Together with a cup of Ben & Jerry's, this is how I spend my friday night at home tonight:) I have a bloody huge ulcer, and so I'm not going out tonight. Moreover, I did some big deadlifts at the gym today. I think some rest and recovery at home is needed. I did 112.6kg x 3 reps for deadlift! That's a PB. The last time I deadlifted, about 2 years back, it was 90kg x 3 reps. I have no clue how I improved without training the exercise.
I'm finding back my old self once again :) I think through the past few years my personality has altered a little, to someone tame, prim and proper, and somewhat introverted. People tell me I've become quiet in group gatherings, and am not the same self I was back in Barker.
Well, suddenly I've managed to find most of my old self back again. Not that I'm 100% back there, but I'm getting there. I decided my self-improvement shouldn't be on the person I was a few months back, but rather on the old self I was 3 years ago. The outgoing, abnormal, retarded Winston. The one who didn't really care what people thought. Not docile, tame, sedated Winston. I wanna be the spontaneous, screw-loose, exciting person I used to be. But yet better at the same time.
Sunday, May 19, 2013
Sometimes you give a person too many second chances they don't deserve (until even they believe they deserve it), and then when the realization finally hits you, BAM!
There are many things I can tolerate. But when a person is two-faced, I'm out.
Tuesday, May 14, 2013
"Katya's friend saw the gleam of madness in Mystery's eyes—and in a
fight the insane generally have a competitive edge. "You don't have to kick
doors down and shit," he said, backing off. "All I want is the dog, man.
Katya sent me to get her dog." "
What I'm thinking right now: in a fight the insane generally have a competitive edge.
Oh yeah, when the situation arises, you can bet that I will be insane enough to rip his skull off.

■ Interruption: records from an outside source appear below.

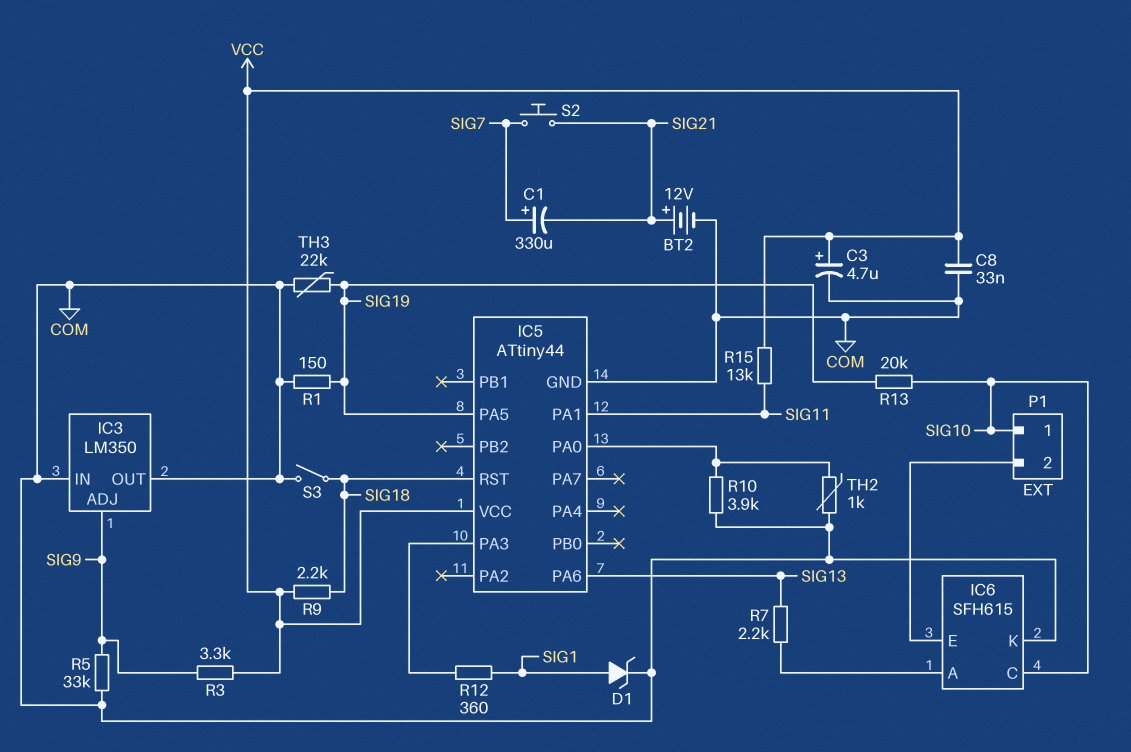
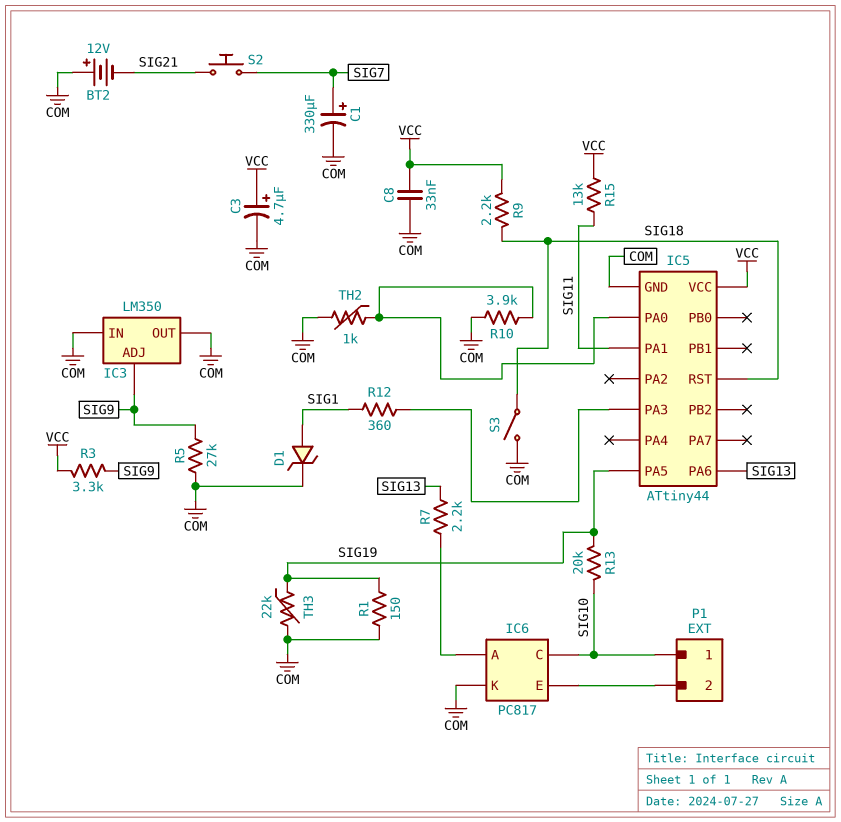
BT2: 12V (plus SIG21, minus COM) -> 12V (plus COM, minus SIG21)
C1: 330uF (plus SIG7, minus SIG21) -> 330uF (plus SIG7, minus COM)
IC6: SFH615 -> PC817
R5: 33k (COM, SIG9) -> 27k (COM, SIG9)

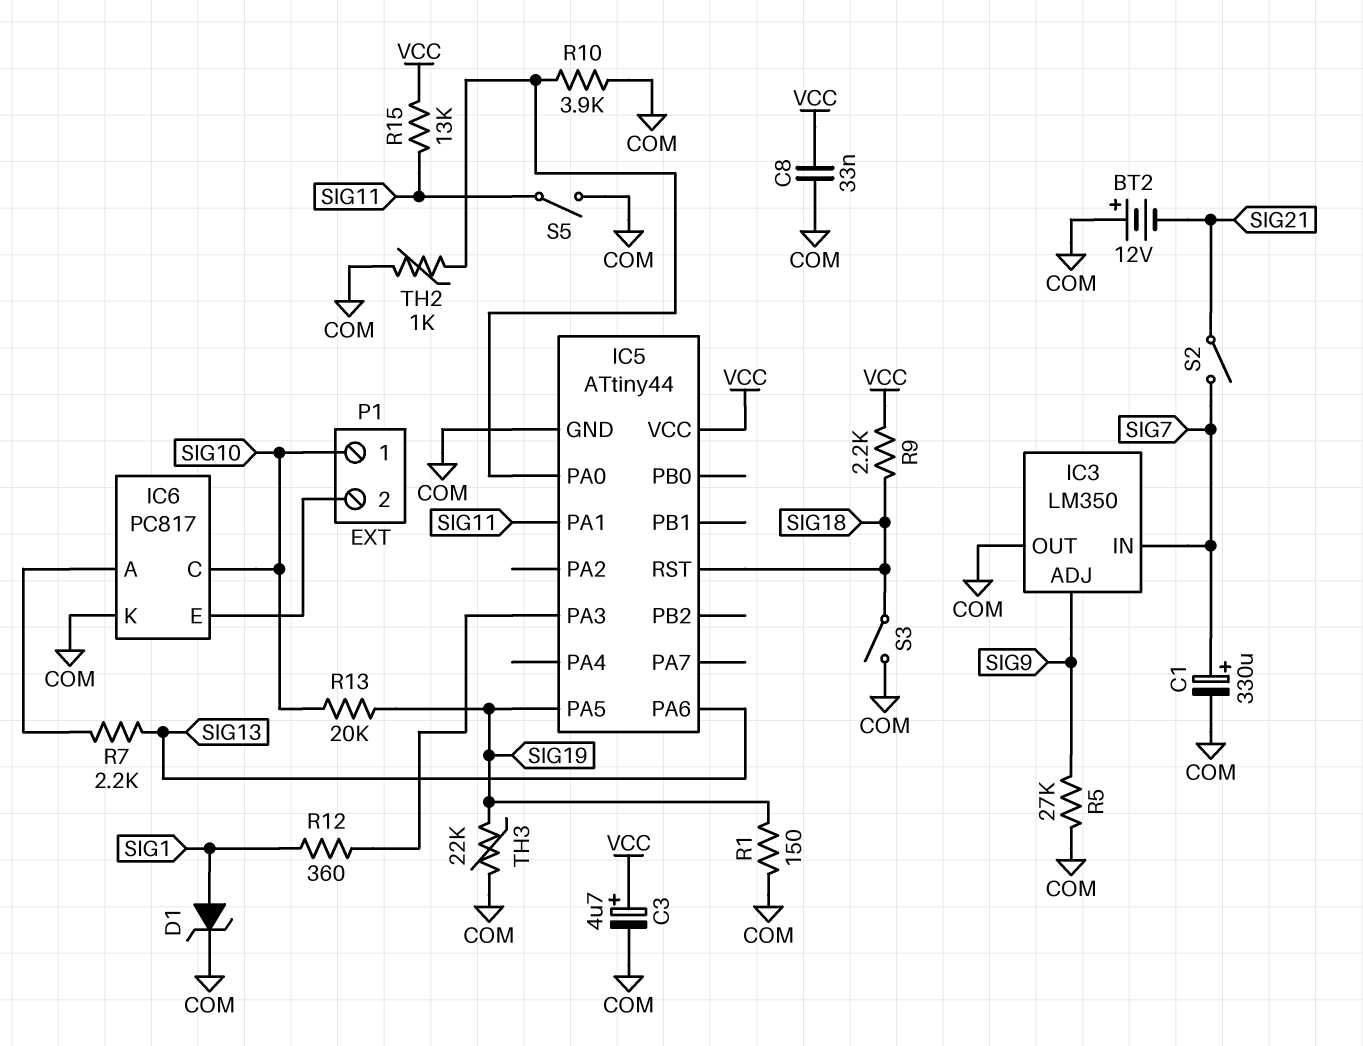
IC3 pin IN: COM -> SIG7
R3: 3.3k (SIG9, VCC) -> none
S2: button (SIG7, SIG21) -> switch (SIG7, SIG21)
S5: none -> switch (COM, SIG11)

The thought of it sends the adrenaline flowing. My heart rate increases, blood vessels contract, blood pressure rises and my breathing gets heavier
My goal for the new year was to be a better person, a nicer person, more generous (less calculative) and somebody that everyone would like. That means being extra friendly and less 'exclusive', and making sure not to say or do things that may create enemies or leave a negative impression of any sort on anyone. I let my guard down against people I'd normally be skeptical about, especially with regards to how genuine they were being. I used to classify a lot of people as fake and with ulterior motives, but I thought, "maybe the world isn't as bad as I think" and then I switch to this whole naive little mode of mine.
I have realized however, that the truth is you can't please everyone, no matter how hard you try. And if you're nice and kind, your reward isn't the same, but what I believed in all along was true - people will just take advantage of you. And if you don't think a person is showing his/her true side when you first meet them, just trust your intuition - they probably aren't. There isn't much to gain from being a nicer person. Sure, you feel good at first thinking you're actually doing something good. Then people start to take advantage of you. Worse, sometimes they put you down after feeling like they can walk all over you just because you're nice and hence appear weak.
There's a saying "If you aren't making enemies, you're doing something wrong". Perhaps this is really true and there is merit in this statement. I would think of myself as quite a bastard (at some level at least) last time. I'd insult people, judge people, and generally have a very harsh view towards everything. My comments, whether direct or indirect to the person, were usually negative, if not scathing as well. But it seems like life that way is better. You treat your good friends well, and the rest you keep at an arms length. Of course you have people who would dislike you for being so insensitive, so judgmental, so negative about those around you. But then people actually respect you, because at the very least, this kind of attitude doesn't make you appear weak. You aren't seen as a pushover and clearly that's a desirable outcome.
My principles and policies were in place and to be strictly followed. My foot was set firmly into the ground. What about now? Disgustingly accommodating. It is somewhat easier to live as a nice person, you feel happy that you're making the lives of others better. But then all you get is shit and people climbing all over you. Then you feel useless and beaten down. Increasingly, I'm finding my way back to my old self once again. That's probably who the true Winston is anyway.